___ Material provided ___

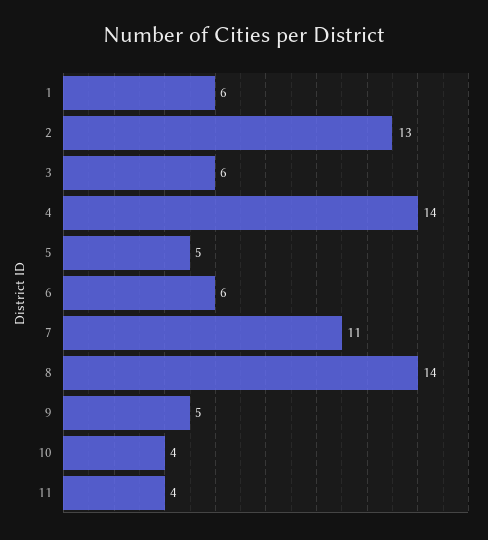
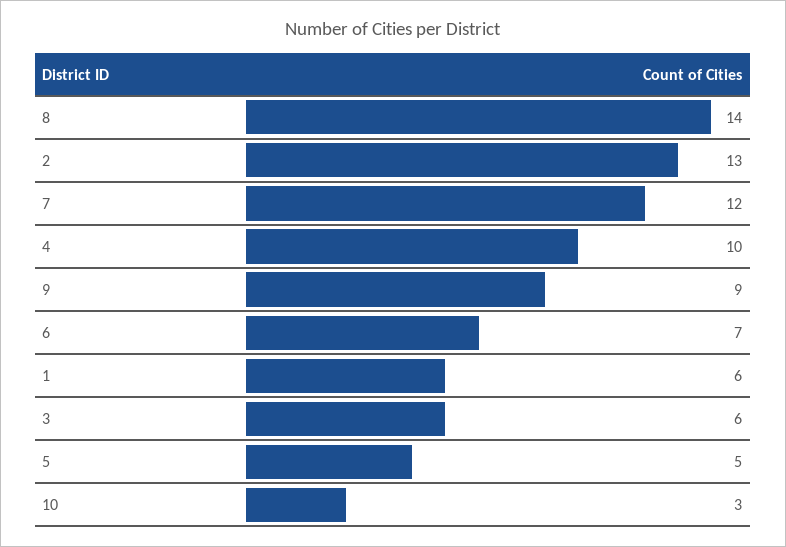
4: 14 -> 10
6: 6 -> 7
7: 11 -> 12
9: 5 -> 9
10: 4 -> 3
11: 4 -> none

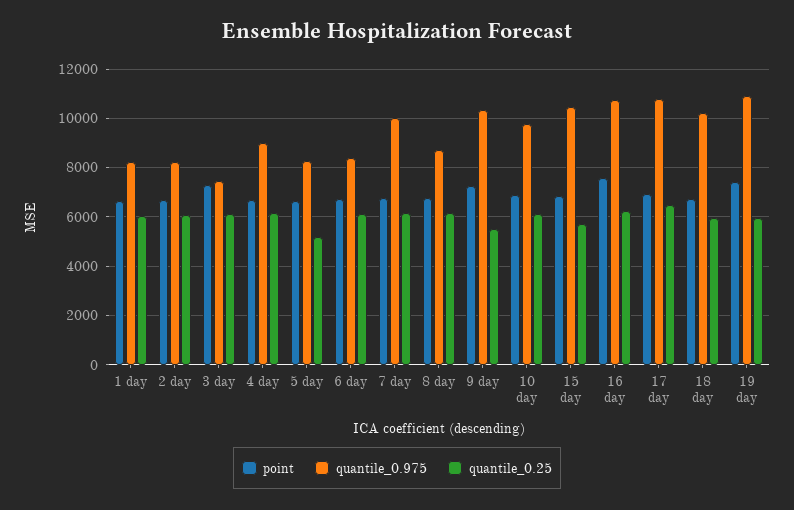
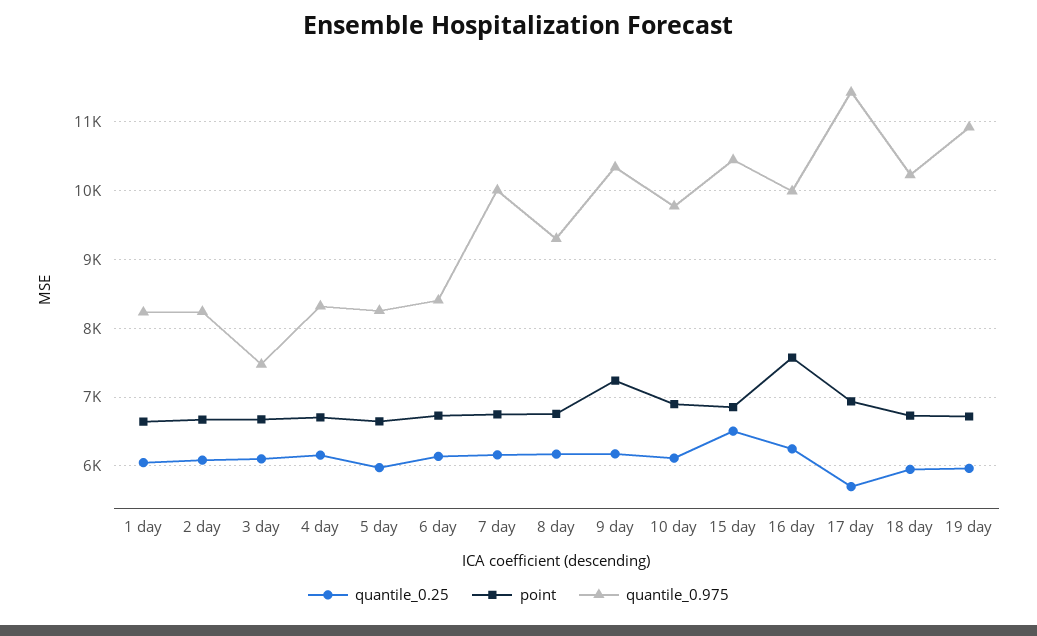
point, 3 day: 7250 -> 6700
quantile_0.975, 4 day: 9000 -> 8300
quantile_0.25, 5 day: 5250 -> 6000
quantile_0.975, 8 day: 8750 -> 9300
quantile_0.25, 9 day: 5500 -> 6200
quantile_0.25, 15 day: 5750 -> 6500
quantile_0.975, 16 day: 10750 -> 10000
quantile_0.975, 17 day: 10750 -> 11400
quantile_0.25, 17 day: 6500 -> 5700
point, 19 day: 7500 -> 6700

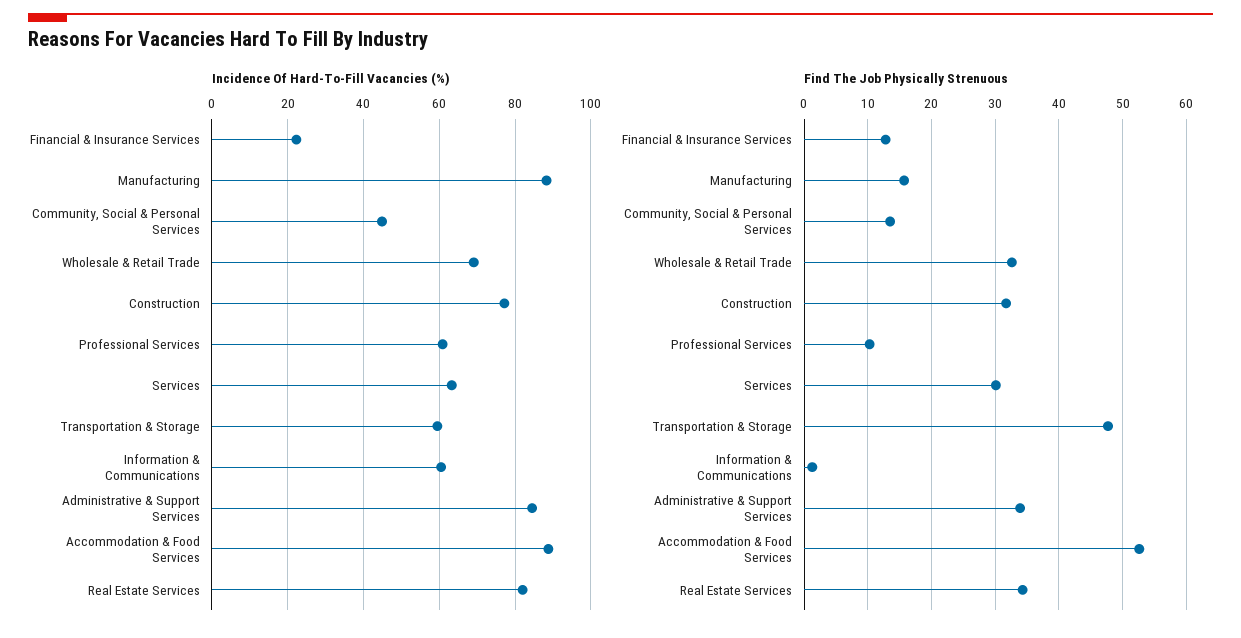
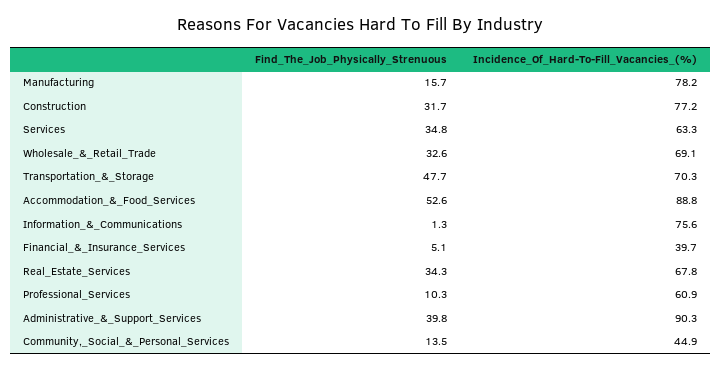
Incidence Of Hard-To-Fill Vacancies (%), Financial & Insurance Services: 22 -> 39.7
Incidence Of Hard-To-Fill Vacancies (%), Manufacturing: 88 -> 78.2
Incidence Of Hard-To-Fill Vacancies (%), Transportation & Storage: 60 -> 70.3
Incidence Of Hard-To-Fill Vacancies (%), Information & Communications: 60 -> 75.6
Incidence Of Hard-To-Fill Vacancies (%), Administrative & Support Services: 84 -> 90.3
Incidence Of Hard-To-Fill Vacancies (%), Real Estate Services: 82 -> 67.8
Find The Job Physically Strenuous, Financial & Insurance Services: 13 -> 5.1
Find The Job Physically Strenuous, Services: 30 -> 34.8
Find The Job Physically Strenuous, Administrative & Support Services: 34 -> 39.8

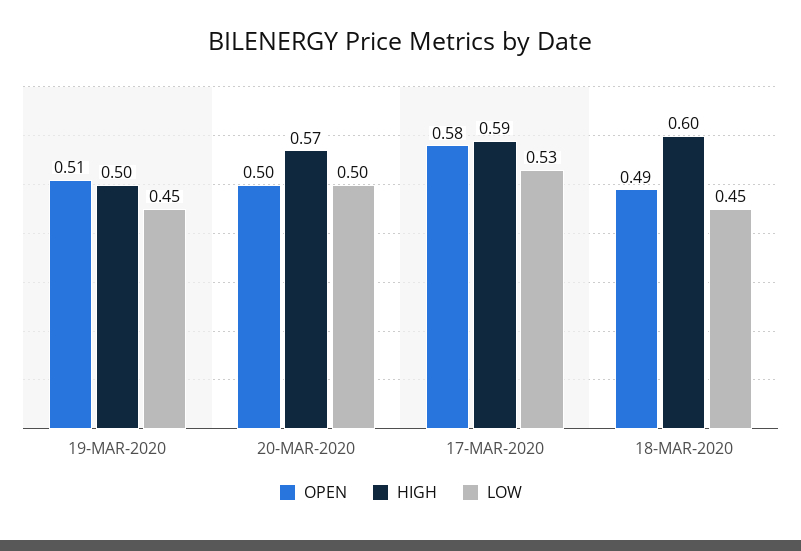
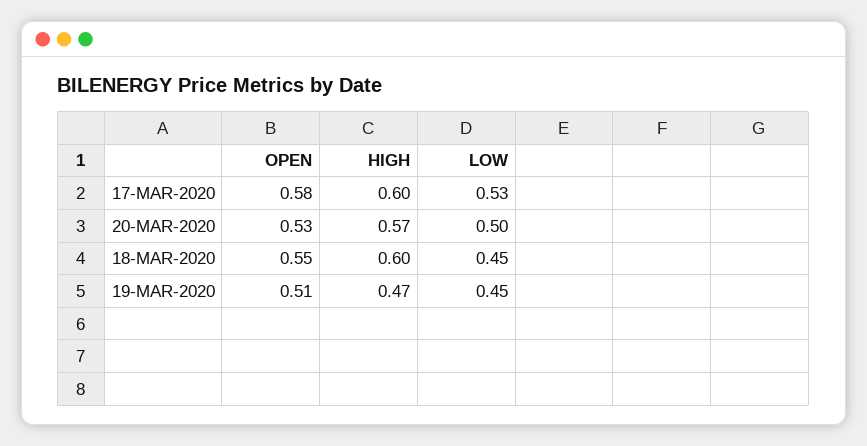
HIGH, 19-MAR-2020: 0.5 -> 0.47
OPEN, 20-MAR-2020: 0.5 -> 0.53
HIGH, 17-MAR-2020: 0.59 -> 0.6
OPEN, 18-MAR-2020: 0.49 -> 0.55

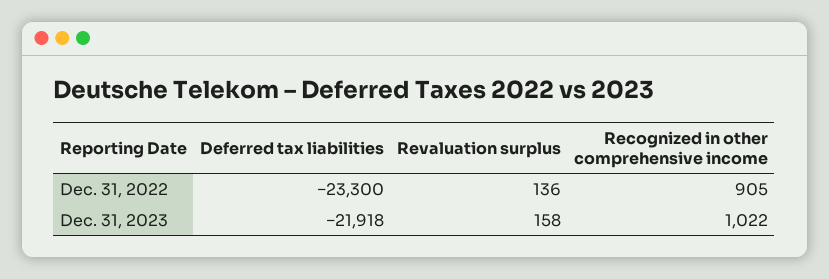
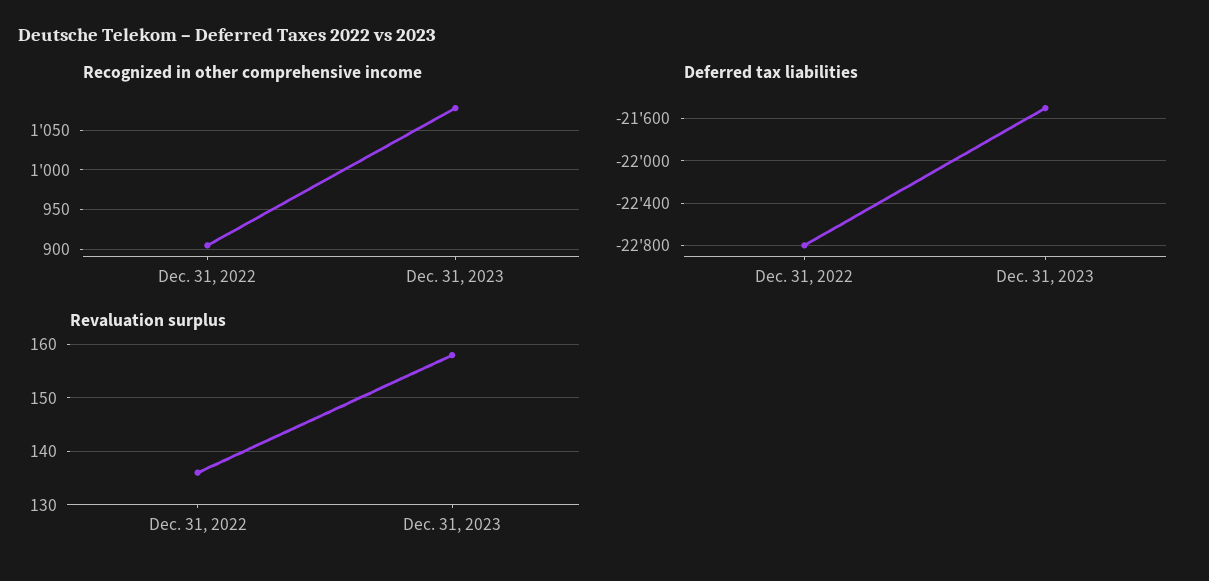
Deferred tax liabilities, Dec. 31, 2022: -23300 -> -22800
Deferred tax liabilities, Dec. 31, 2023: -21918 -> -21500
Recognized in other comprehensive income, Dec. 31, 2023: 1022 -> 1080

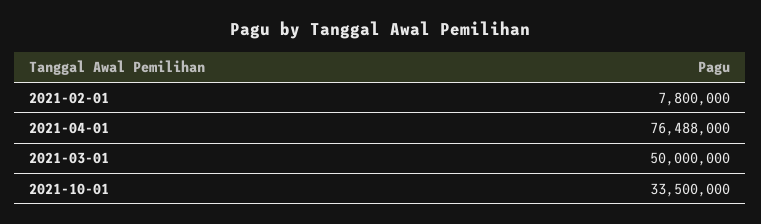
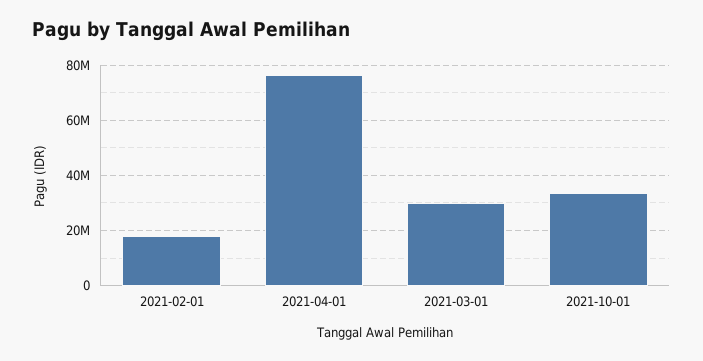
2021-02-01: 7800000 -> 17500000
2021-03-01: 50000000 -> 30000000

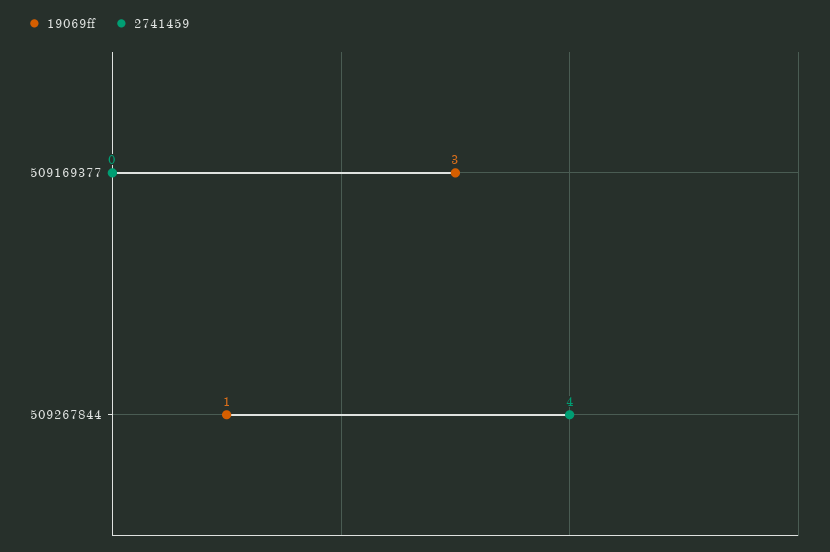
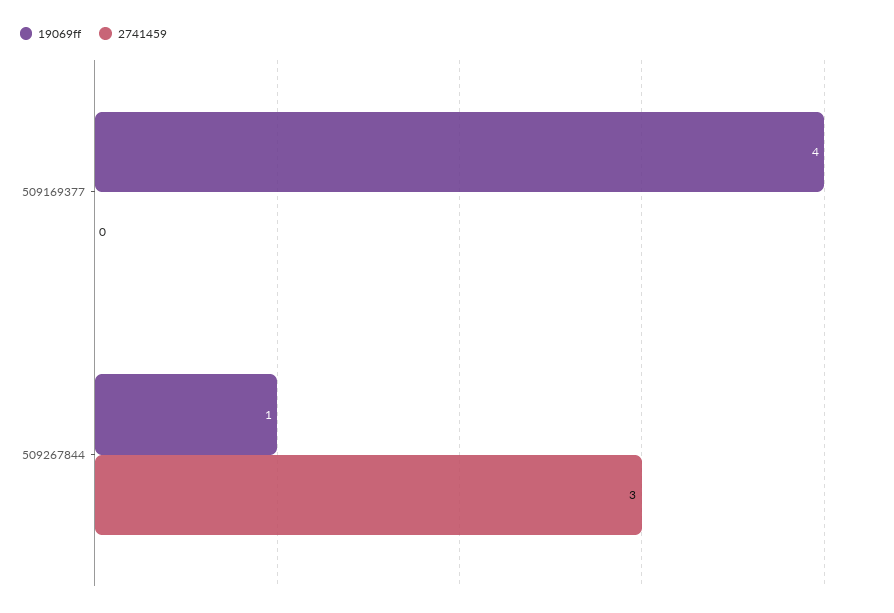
19069ff, 509169377: 3 -> 4
2741459, 509267844: 4 -> 3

___

> **Task goal**
Above are records; repeat only the lines from the line with "Find The Job Physically Strenuous, Financial" through the line with "HIGH, 19-MAR-2020: 0.5 -> 0.47", and leave pictures out.

> **Solution to this problem**
Find The Job Physically Strenuous, Financial & Insurance Services: 13 -> 5.1
Find The Job Physically Strenuous, Services: 30 -> 34.8
Find The Job Physically Strenuous, Administrative & Support Services: 34 -> 39.8

HIGH, 19-MAR-2020: 0.5 -> 0.47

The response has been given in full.